Plotted data images

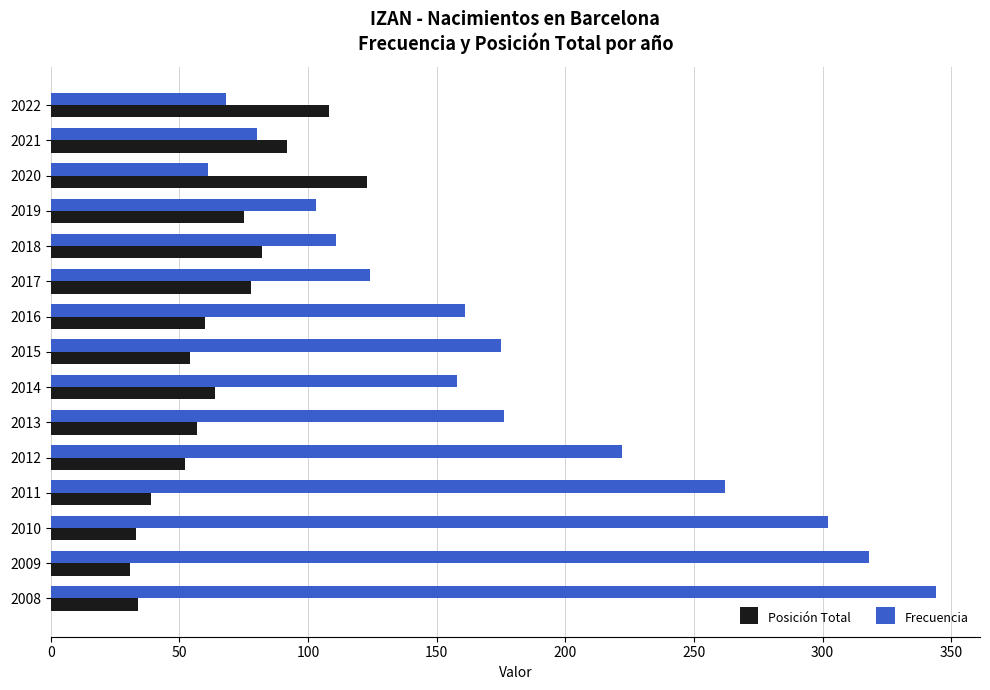

Which series changed the most between 2019 and 2011?

Frecuencia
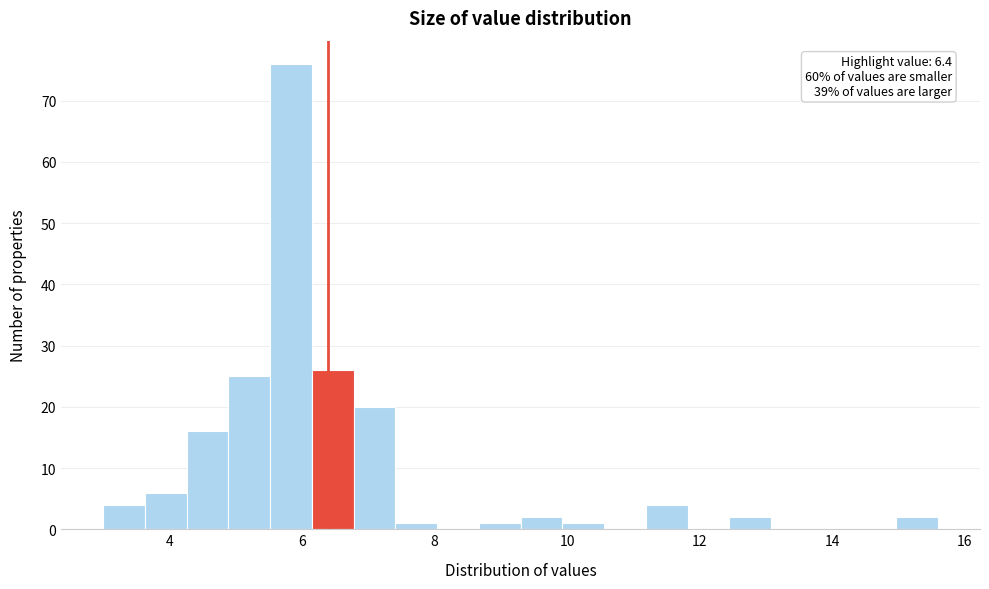

Around what value on the x-axis is the tallest bar? Give the approximate position of its centre, as read against the axis.

5.8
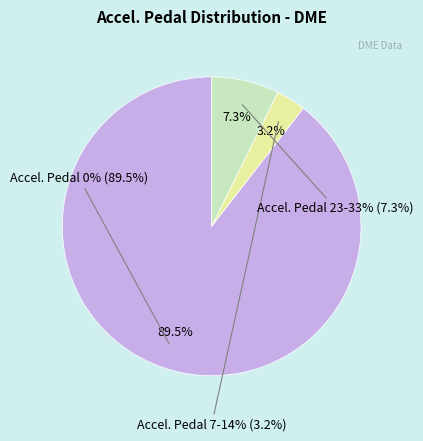

Count the number of slices in the pie.

3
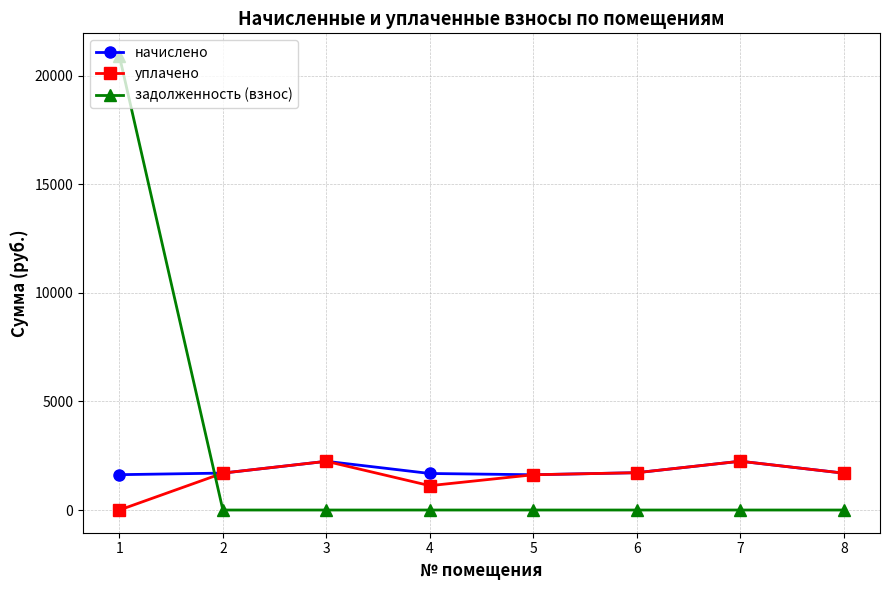

What is the total value across all series at 3?

4487.2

What is required >> Reproduce every line of the records above without changes, omitting the pictures.

Reply >>
Which series changed the most between 2019 and 2011?

Frecuencia

Around what value on the x-axis is the tallest bar? Give the approximate position of its centre, as read against the axis.

5.8

Count the number of slices in the pie.

3

What is the total value across all series at 3?

4487.2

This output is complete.